National Development Bank PLC (NDB) reported higher profits for the January – March quarter (1Q18) as the bank was seen pricing its loans higher as the loan book growth moderated amid general slowdown in private sector credit.
The bank also made higher provisions against possible bad loans with asset quality taking a slightly negative turn.
According to the interim results filed with the Colombo Stock Exchange, NDB group reported earnings of Rs.6.49 a share or Rs.1.15 billion total earnings for the quarter, up 56 percent from a year ago.
The net interest income rose by 42 percent year-on-year (YoY) to Rs.3.43 billion as the net interest margin rose by 49 basis points to 3.49 percent during the three months.
The bank appears to have mostly priced its existing loans higher as the new loan growth moderated to Rs.8.8 billion during the quarter.
The bank has a total asset base of Rs.396 billion.
NDB Director/CEO Dimantha Seneviratne in an exclusive interview with Mirror Business a few months back said NDB aims to become a systematically-important private bank with over Rs.500 billion assets by 2020.
Meanwhile, the bank’s deposits rose by Rs.10.8 billion to Rs. 284.2 billion.
NDB remains thirsty for fresh capital to maintain its ambitious growth in the loan book as the bank’s capital ratios are nearing regulatory minimums.
By the end of March, the bank’s BASEL III compliant tier I capital ratio stood at 8.73 percent whereas the regulatory minimum is 7.875 percent.
Meanwhile the tier II ratio stood at 13.35 percent against the regulatory minimum of 11.875 percent.
The regulatory minimums of both ratios go up to 8.5 percent and 12.5 percent by January 1, 2019 when the BASEL III comes into full effect.
This calls for fresh capital or else the bank will have to slowdown the growth in new loans.
Meanwhile, NDB provided Rs.794.7 million for possible bad loans for the quarter compared to just Rs.111.5 million provided during the same period, last year.
“The increase in the collective impairment charges was primarily due to the portfolio growth and some stresses experienced in the lending portfolio.
“Similar stresses were also experienced by the industry during the period under review.

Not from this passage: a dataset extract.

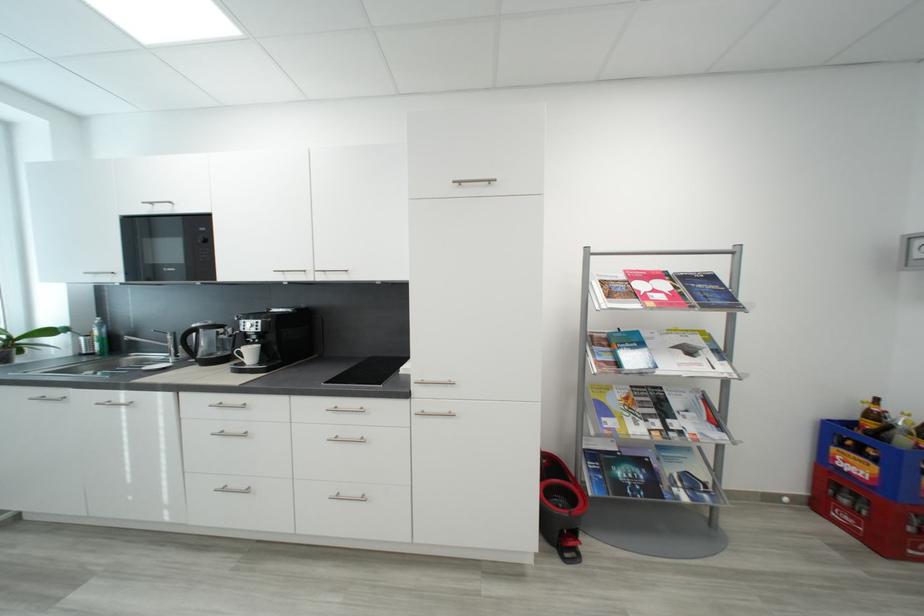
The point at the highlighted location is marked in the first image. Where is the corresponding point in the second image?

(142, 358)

The bank also made precautionary provisions for a few selective individually significant facilities on a prudent basis during the quarter,” NDB said in an earnings release.
The bank’s asset quality weakened as the gross non-performing loan ratio rose to 2.46 percent from 1.83 percent in December 2017.
As at March 31, 2018, the government held slightly above 30 percent stake in NDB through Bank of Ceylon, Employees’ Provident Fund and Sri Lanka Insurance Corporation.